Durante a Conferência Mundial de Educação Digital, realizada em Wuhan, China, entre os dias 14 e 16 de maio, o Brasil destacou seus avanços e metas na digitalização do ensino. O evento, promovido pelo Ministério da Educação da China em parceria com a Unesco e o governo da província de Hubei, contou com a participação do Ministério da Educação brasileiro, por meio da Secretaria de Educação Profissional e Tecnológica (Setec).
Representando o país, o secretário Marcelo Bregagnoli apresentou a Plataforma Sissa, iniciativa do MEC que utiliza inteligência artificial para combater a evasão escolar por meio da identificação de riscos e promoção de estratégias de permanência e sucesso acadêmico. A ferramenta é uma das apostas do governo brasileiro para fortalecer a educação profissional, com foco na integração entre tecnologia e pedagogia.
Na cerimônia de encerramento do evento, Bregagnoli elencou políticas públicas em curso no Brasil, como a Política Nacional de Educação Digital e o Programa Escolas Conectadas, que visam ampliar o acesso à educação tecnológica em todo o território nacional. Ele também aproveitou a ocasião para convidar representantes internacionais à COP30, que ocorrerá em novembro em Belém, no Pará. O Brasil teve ainda papel de destaque no lançamento da Wuhan Initiative on Digital Education Cooperation, sendo representado por Bregagnoli como porta-voz das Américas.
Durante sua estada na China, o secretário do MEC se reuniu com o vice-ministro da Educação chinês, Wang Gongyan. Ambos concordaram que o número atual de estudantes brasileiros na China — pouco mais de mil — é modesto diante do potencial existente entre os dois países. A intenção, segundo Bregagnoli, é ampliar essa cooperação educacional, elevando-a ao mesmo nível já consolidado nas relações comerciais. A fala remete à declaração do ministro Camilo Santana, feita em novembro de 2024, sobre o desejo de “alinhar a densidade da cooperação educacional com a força já alcançada em áreas como commodities e comércio exterior”.
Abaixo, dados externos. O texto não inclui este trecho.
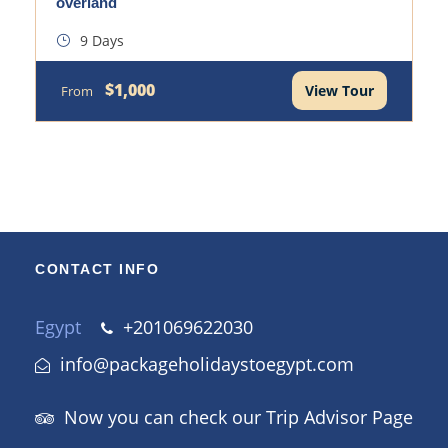
overland
9 Days
$1,000
View Tour
From
CONTACT INFO
Egypt
+201069622030
info@packageholidaystoegypt.com
Now you can check our Trip Advisor Page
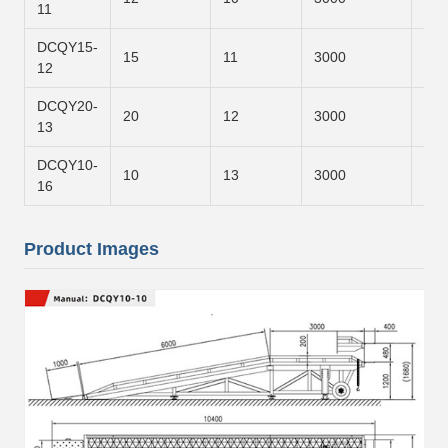
11
DCQY15-
15
11
3000
800
12
DCQY20-
20
12
3000
900
13
DCQY10-
10
13
3000
120
16
Product Images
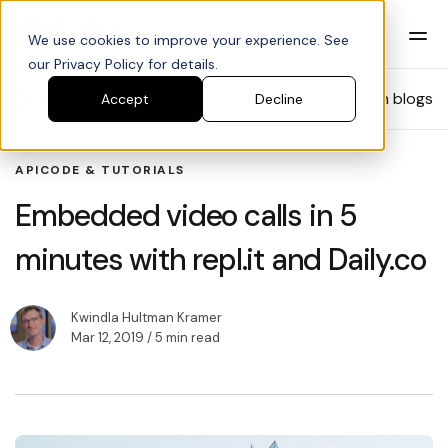
We use cookies to improve your experience. See
our Privacy Policy for details.
Blog
Search blogs
Accept
Decline
API
CODE & TUTORIALS
Embedded video calls in 5
minutes with repl.it and Daily.co
Kwindla Hultman Kramer
Mar 12, 2019
/ 5 min read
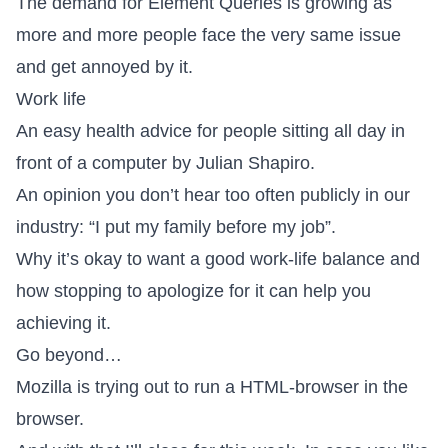
The
demand for Element Queries is growing
as
more and more people face the very same issue
and get annoyed by it.
Work life
An easy health advice
for people sitting all day in
front of a computer by Julian Shapiro.
An opinion you don’t hear too often publicly in our
industry:
“I put my family before my job”
.
Why it’s okay to want a good work-life balance
and
how stopping to apologize for it can help you
achieving it.
Go beyond…
Mozilla is trying out to
run a HTML-browser in the
browser
.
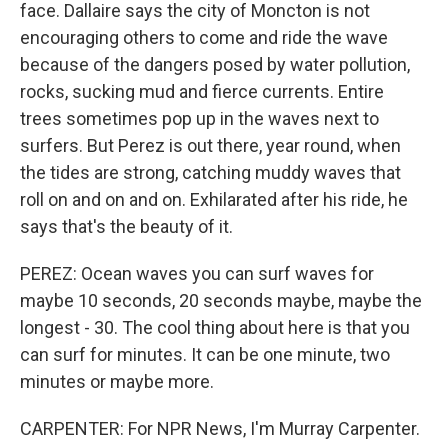
face. Dallaire says the city of Moncton is not
encouraging others to come and ride the wave
because of the dangers posed by water pollution,
rocks, sucking mud and fierce currents. Entire
trees sometimes pop up in the waves next to
surfers. But Perez is out there, year round, when
the tides are strong, catching muddy waves that
roll on and on and on. Exhilarated after his ride, he
says that's the beauty of it.
PEREZ: Ocean waves you can surf waves for
maybe 10 seconds, 20 seconds maybe, maybe the
longest - 30. The cool thing about here is that you
can surf for minutes. It can be one minute, two
minutes or maybe more.
CARPENTER: For NPR News, I'm Murray Carpenter.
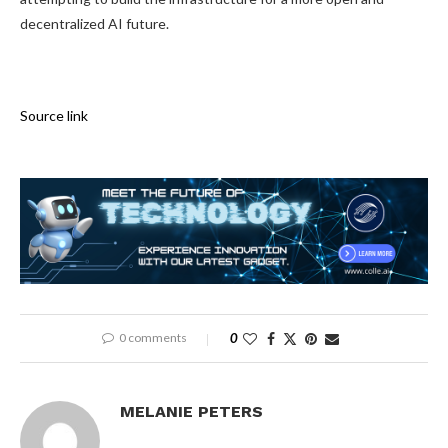
decentralized AI future.
Source link
0 comments
0
MELANIE PETERS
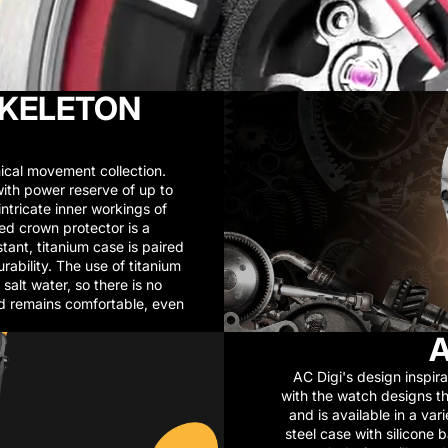
SKELETON
cal movement collection.
th power reserve of up to
ntricate inner workings of
ed crown protector is a
stant, titanium case is paired
bility. The use of titanium
salt water, so there is no
nd remains comfortable, even
A
AC Digi's design inspira
with the watch designs th
and is available in a va
steel case with silicone 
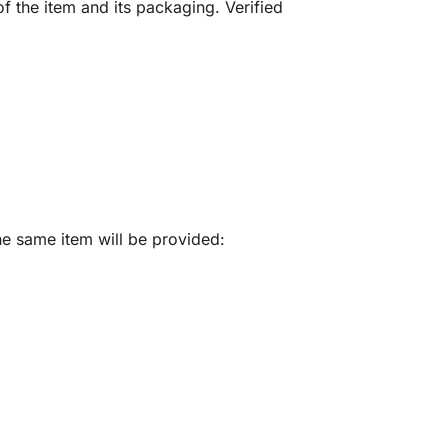
f the item and its packaging. Verified
he same item will be provided:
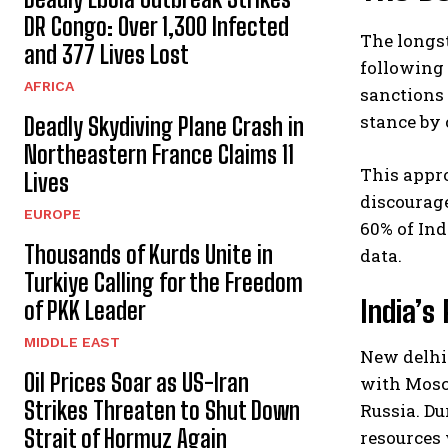
DR Congo: Over 1,300 Infected
The longs
and 377 Lives Lost
following 
AFRICA
sanctions
stance by 
Deadly Skydiving Plane Crash in
Northeastern France Claims 11
This appro
Lives
discourag
EUROPE
60% of Ind
Thousands of Kurds Unite in
data.
Turkiye Calling for the Freedom
India’s
of PKK Leader
MIDDLE EAST
New delhi 
Oil Prices Soar as US-Iran
with Mosc
Strikes Threaten to Shut Down
Russia. Du
Strait of Hormuz Again
resources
Em entrevista à imprensa local, Bregagnoli reforçou o interesse do Brasil em aprender com os avanços chineses na área da educação digital, especialmente no uso de plataformas tecnológicas e inteligência artificial. Segundo ele, o objetivo é adaptar essas soluções à realidade brasileira e acelerar a construção de um ecossistema educacional mais inclusivo e alinhado às demandas do século XXI.
A agenda da delegação brasileira incluiu visitas a instituições chinesas que servem de referência em inovação educacional. Na Universidade Vocacional Aberta da China, chamou atenção o modelo de integração entre escolas e empresas, responsável por uma taxa de empregabilidade de aproximadamente 97%. Já na Universidade de Hubei — pioneira na criação de um Centro de Estudos Brasileiros e do primeiro Instituto Confúcio no Brasil —, o secretário dialogou com estudantes brasileiros, ouvindo relatos sobre os aspectos culturais do intercâmbio e reforçando o compromisso com a internacionalização da educação profissional.